■ TASK DIRECTIONS
Report every line below that contains the string "Ngermechau", with case counting.

■ DATA PROVIDED
★ ★ ★ ★ ★ ★ ★

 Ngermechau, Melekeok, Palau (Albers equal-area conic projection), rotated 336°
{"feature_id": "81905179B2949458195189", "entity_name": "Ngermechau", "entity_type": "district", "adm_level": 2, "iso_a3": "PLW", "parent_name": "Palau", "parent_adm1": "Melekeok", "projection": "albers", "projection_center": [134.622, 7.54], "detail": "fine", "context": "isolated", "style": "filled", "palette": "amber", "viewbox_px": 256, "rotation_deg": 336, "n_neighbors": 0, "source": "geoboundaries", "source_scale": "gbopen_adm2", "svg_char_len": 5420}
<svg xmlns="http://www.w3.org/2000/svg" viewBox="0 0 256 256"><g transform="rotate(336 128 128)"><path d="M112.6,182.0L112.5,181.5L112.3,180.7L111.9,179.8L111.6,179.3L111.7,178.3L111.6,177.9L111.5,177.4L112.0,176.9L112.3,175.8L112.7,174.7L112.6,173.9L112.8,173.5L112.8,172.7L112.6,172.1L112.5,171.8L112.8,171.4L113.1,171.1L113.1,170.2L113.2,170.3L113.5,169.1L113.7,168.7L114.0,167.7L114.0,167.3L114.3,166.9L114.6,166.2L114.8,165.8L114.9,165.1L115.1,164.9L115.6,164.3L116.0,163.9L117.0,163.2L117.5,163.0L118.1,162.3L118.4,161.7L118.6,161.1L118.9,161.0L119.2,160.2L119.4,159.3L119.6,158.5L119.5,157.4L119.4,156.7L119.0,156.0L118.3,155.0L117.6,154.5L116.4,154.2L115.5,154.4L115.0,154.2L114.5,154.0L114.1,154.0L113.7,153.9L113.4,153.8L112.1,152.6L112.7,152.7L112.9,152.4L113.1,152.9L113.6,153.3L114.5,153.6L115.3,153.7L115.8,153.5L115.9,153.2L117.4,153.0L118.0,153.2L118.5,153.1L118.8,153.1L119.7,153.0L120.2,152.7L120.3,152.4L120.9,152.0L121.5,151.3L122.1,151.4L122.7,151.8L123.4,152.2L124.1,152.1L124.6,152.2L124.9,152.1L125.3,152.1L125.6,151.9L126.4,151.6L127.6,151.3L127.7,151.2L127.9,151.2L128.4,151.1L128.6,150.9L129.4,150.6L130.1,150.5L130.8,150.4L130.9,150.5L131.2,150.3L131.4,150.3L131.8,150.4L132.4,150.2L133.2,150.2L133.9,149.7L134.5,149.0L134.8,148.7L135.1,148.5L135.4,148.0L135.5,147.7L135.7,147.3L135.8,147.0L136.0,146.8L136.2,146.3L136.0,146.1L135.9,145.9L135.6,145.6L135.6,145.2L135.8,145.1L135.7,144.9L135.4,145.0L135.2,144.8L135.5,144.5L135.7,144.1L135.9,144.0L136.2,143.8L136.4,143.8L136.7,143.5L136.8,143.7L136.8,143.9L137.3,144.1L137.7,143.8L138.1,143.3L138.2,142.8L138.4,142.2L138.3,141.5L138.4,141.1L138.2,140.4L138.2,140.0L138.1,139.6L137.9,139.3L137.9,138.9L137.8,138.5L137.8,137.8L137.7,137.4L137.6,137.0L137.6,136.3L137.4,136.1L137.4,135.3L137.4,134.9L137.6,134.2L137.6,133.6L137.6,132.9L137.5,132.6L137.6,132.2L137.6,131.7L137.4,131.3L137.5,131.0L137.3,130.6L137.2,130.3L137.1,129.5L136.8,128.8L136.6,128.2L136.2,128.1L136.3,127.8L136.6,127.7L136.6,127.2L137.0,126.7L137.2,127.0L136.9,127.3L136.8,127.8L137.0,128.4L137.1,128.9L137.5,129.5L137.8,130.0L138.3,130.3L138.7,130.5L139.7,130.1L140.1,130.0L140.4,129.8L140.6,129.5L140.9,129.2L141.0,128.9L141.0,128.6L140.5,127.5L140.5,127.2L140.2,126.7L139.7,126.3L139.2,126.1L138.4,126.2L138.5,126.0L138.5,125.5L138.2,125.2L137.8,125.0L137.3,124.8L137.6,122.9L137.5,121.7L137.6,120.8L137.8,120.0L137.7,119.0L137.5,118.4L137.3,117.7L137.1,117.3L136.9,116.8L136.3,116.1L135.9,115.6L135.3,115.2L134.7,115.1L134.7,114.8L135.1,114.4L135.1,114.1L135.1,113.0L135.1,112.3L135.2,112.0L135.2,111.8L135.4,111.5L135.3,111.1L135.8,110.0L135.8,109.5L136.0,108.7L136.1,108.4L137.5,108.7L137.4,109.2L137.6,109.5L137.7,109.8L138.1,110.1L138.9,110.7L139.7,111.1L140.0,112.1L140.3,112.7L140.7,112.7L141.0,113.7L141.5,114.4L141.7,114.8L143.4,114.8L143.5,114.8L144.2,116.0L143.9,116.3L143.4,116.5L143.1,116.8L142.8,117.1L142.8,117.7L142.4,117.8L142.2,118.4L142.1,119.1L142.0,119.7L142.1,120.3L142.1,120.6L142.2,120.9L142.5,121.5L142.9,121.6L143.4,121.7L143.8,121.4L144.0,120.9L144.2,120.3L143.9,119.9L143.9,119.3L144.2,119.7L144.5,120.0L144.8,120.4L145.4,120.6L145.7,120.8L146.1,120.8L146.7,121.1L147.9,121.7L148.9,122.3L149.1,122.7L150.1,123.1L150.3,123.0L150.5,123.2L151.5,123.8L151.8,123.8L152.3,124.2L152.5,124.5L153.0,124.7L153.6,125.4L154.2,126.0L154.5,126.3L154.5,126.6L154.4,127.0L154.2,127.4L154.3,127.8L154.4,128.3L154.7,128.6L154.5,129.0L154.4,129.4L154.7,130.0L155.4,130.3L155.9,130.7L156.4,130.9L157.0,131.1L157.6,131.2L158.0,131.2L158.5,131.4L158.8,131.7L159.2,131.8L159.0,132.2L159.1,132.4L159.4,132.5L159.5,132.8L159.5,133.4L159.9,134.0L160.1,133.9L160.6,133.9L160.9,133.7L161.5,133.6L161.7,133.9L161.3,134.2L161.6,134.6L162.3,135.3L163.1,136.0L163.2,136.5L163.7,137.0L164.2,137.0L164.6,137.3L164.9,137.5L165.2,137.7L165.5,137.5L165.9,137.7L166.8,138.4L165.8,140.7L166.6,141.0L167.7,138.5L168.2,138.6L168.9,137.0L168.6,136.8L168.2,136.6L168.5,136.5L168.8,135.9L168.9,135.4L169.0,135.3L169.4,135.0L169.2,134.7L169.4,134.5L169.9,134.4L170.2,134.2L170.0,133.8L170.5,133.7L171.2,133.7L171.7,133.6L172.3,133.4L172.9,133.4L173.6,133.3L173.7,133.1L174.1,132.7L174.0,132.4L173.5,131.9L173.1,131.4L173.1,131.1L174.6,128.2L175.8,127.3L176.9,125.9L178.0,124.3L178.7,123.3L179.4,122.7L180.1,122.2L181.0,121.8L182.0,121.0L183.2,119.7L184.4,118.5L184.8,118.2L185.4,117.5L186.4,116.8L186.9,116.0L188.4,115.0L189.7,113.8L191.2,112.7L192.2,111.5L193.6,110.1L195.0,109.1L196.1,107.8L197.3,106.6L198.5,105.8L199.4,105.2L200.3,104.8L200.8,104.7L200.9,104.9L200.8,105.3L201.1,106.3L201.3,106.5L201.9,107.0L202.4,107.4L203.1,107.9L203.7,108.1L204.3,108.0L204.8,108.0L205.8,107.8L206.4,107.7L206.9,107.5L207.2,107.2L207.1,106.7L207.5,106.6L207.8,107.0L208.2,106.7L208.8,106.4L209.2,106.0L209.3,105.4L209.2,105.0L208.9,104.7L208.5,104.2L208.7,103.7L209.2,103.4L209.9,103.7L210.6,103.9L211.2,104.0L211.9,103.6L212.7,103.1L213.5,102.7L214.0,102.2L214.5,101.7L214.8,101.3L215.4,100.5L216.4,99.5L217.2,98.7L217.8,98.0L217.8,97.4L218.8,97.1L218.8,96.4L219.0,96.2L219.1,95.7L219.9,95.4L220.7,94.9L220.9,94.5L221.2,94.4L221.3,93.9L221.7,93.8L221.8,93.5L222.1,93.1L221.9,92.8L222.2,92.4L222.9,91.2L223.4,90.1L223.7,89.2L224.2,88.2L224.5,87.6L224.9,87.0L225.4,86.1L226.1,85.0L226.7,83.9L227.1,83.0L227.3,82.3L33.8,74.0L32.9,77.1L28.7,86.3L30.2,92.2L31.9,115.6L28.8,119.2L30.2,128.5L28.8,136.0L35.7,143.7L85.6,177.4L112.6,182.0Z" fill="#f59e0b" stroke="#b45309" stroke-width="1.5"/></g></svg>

★ ★ ★ ★ ★ ★ ★

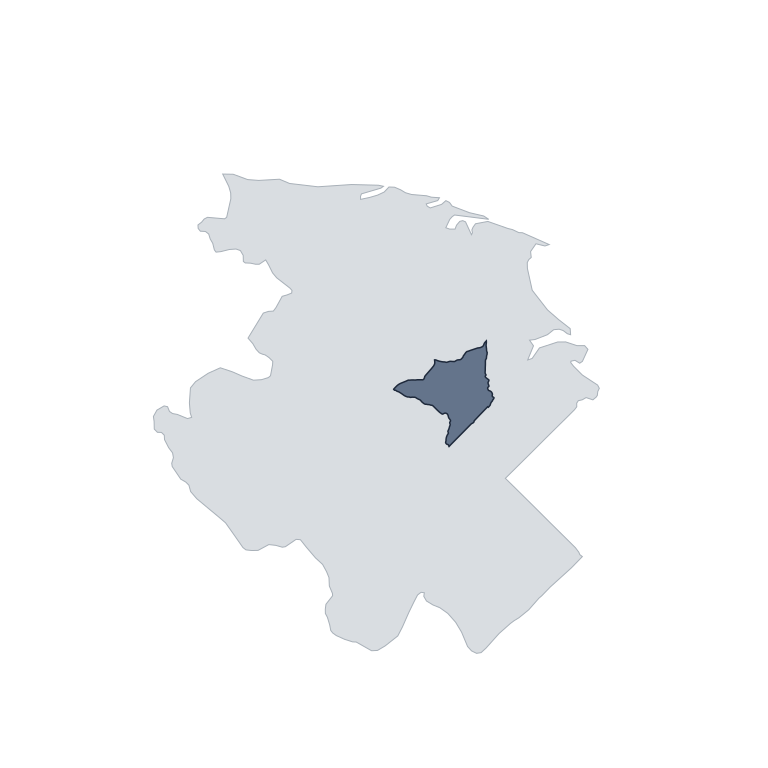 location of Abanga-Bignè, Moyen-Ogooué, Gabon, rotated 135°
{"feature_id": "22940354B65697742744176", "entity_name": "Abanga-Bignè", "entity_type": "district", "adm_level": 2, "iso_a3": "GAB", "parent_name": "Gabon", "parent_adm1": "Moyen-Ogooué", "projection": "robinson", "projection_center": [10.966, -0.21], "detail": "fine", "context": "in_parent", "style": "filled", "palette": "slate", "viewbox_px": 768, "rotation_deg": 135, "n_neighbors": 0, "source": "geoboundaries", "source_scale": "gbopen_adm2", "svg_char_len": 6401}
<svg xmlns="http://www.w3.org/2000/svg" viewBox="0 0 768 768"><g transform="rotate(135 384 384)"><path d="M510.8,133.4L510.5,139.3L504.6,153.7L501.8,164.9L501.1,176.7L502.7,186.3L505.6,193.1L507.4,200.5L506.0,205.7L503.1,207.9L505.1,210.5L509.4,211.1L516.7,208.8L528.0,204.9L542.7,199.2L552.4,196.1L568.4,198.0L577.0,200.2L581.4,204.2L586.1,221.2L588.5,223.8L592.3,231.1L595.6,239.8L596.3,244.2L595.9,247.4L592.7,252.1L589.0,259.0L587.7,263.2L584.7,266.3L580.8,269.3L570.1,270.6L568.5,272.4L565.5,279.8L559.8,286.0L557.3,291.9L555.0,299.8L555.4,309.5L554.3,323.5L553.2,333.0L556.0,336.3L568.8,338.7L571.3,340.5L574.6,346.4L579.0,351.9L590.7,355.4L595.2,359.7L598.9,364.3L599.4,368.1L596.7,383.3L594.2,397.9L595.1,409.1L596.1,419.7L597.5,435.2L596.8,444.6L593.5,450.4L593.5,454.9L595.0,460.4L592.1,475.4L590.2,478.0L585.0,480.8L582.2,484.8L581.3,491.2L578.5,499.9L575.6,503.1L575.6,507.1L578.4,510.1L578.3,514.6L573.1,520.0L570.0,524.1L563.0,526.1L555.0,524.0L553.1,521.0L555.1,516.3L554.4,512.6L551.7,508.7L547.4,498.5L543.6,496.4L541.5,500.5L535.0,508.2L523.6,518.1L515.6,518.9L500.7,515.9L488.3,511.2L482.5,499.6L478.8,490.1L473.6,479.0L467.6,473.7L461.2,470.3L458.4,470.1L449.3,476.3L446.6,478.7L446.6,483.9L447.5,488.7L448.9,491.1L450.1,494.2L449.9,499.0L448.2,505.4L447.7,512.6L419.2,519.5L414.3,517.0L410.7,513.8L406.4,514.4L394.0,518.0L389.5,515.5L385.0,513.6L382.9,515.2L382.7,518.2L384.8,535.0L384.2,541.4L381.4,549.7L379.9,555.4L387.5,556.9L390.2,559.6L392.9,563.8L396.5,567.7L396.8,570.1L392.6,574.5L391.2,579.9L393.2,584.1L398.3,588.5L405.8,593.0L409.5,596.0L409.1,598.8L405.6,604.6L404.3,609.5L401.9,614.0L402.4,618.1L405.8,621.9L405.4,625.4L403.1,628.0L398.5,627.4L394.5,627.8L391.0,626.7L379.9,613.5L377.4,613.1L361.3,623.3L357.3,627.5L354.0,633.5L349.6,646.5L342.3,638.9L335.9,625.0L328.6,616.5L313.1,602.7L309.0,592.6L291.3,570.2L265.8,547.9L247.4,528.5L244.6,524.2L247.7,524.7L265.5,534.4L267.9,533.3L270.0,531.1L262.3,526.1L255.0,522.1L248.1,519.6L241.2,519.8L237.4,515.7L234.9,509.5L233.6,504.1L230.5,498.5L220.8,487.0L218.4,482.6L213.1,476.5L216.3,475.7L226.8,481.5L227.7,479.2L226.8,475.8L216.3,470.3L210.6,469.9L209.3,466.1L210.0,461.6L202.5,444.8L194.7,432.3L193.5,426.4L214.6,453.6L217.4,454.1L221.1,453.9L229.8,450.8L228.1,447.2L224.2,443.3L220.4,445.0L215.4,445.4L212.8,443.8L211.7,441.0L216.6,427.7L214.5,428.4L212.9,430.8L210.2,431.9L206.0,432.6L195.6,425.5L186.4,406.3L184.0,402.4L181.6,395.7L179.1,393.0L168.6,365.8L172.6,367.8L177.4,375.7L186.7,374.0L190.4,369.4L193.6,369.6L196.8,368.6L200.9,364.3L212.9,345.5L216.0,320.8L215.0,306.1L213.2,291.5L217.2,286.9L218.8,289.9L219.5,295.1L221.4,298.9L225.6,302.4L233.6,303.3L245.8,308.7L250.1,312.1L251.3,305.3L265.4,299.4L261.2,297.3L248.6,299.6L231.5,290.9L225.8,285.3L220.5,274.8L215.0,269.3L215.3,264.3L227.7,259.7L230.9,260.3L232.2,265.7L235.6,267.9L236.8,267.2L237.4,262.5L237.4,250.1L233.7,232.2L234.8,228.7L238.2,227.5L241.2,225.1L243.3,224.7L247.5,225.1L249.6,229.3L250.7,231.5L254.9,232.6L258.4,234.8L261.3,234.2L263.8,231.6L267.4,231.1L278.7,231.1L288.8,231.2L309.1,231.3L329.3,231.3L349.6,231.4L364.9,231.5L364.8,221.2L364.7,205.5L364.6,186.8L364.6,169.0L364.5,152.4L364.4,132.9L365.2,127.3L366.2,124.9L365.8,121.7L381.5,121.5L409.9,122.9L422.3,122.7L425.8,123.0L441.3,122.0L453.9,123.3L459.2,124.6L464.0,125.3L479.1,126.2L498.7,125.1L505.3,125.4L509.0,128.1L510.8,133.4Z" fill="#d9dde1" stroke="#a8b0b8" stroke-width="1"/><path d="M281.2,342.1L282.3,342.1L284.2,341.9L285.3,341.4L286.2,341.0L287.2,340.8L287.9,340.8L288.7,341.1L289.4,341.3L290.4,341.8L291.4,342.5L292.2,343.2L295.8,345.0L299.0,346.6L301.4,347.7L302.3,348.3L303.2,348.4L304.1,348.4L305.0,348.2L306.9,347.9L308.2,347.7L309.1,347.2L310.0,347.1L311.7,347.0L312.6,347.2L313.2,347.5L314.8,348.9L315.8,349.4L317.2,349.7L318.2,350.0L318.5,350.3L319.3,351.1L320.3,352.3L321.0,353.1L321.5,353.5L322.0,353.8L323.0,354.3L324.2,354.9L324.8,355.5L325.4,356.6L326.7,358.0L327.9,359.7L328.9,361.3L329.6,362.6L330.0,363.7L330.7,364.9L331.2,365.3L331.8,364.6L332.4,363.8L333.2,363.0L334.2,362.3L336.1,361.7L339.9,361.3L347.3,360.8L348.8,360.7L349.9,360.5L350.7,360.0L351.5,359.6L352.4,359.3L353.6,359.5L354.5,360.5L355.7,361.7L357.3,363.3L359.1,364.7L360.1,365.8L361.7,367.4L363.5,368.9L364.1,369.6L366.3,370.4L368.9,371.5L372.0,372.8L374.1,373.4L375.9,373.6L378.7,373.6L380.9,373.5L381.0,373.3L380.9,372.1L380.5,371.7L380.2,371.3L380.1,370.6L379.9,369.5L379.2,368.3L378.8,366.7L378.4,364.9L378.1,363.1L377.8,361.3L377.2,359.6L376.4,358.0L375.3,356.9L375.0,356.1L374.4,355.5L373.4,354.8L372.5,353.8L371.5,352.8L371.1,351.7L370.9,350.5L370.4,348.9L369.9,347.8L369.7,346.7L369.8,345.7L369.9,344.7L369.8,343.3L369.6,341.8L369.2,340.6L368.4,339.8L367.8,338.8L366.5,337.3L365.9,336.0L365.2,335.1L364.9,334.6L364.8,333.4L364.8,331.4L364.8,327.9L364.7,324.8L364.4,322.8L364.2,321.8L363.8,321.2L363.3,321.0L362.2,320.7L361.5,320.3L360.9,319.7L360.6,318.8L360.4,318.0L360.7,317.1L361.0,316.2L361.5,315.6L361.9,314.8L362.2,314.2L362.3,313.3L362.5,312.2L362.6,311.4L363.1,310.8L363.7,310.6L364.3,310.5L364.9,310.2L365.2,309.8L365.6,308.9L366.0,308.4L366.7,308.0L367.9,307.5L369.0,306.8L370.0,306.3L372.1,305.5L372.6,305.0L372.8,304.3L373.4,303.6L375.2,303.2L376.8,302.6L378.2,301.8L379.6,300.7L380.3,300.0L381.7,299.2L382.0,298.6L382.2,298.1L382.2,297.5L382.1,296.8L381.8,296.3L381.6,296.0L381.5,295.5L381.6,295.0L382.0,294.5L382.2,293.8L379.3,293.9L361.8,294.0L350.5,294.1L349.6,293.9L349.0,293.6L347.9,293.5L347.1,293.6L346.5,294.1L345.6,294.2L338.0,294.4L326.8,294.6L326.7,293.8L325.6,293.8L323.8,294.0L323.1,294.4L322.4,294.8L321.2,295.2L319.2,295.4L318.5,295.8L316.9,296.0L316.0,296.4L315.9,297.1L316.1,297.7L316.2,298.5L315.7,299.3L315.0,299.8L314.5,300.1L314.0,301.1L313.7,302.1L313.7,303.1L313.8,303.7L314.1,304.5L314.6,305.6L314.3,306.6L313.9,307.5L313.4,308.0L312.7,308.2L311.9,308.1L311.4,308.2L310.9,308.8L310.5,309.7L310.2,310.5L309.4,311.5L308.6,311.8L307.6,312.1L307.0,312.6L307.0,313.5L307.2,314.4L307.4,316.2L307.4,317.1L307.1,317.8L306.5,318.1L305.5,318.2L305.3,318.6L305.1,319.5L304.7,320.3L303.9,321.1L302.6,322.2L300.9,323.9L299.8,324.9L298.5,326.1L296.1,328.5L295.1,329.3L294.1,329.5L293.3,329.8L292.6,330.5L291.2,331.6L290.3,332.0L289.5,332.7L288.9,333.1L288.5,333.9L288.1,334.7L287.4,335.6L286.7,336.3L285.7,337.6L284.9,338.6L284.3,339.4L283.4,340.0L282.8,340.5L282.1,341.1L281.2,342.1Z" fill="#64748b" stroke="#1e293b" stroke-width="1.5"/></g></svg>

★ ★ ★ ★ ★ ★ ★

■ ANSWER TO THE PROBLEM
 Ngermechau, Melekeok, Palau (Albers equal-area conic projection), rotated 336°
{"feature_id": "81905179B2949458195189", "entity_name": "Ngermechau", "entity_type": "district", "adm_level": 2, "iso_a3": "PLW", "parent_name": "Palau", "parent_adm1": "Melekeok", "projection": "albers", "projection_center": [134.622, 7.54], "detail": "fine", "context": "isolated", "style": "filled", "palette": "amber", "viewbox_px": 256, "rotation_deg": 336, "n_neighbors": 0, "source": "geoboundaries", "source_scale": "gbopen_adm2", "svg_char_len": 5420}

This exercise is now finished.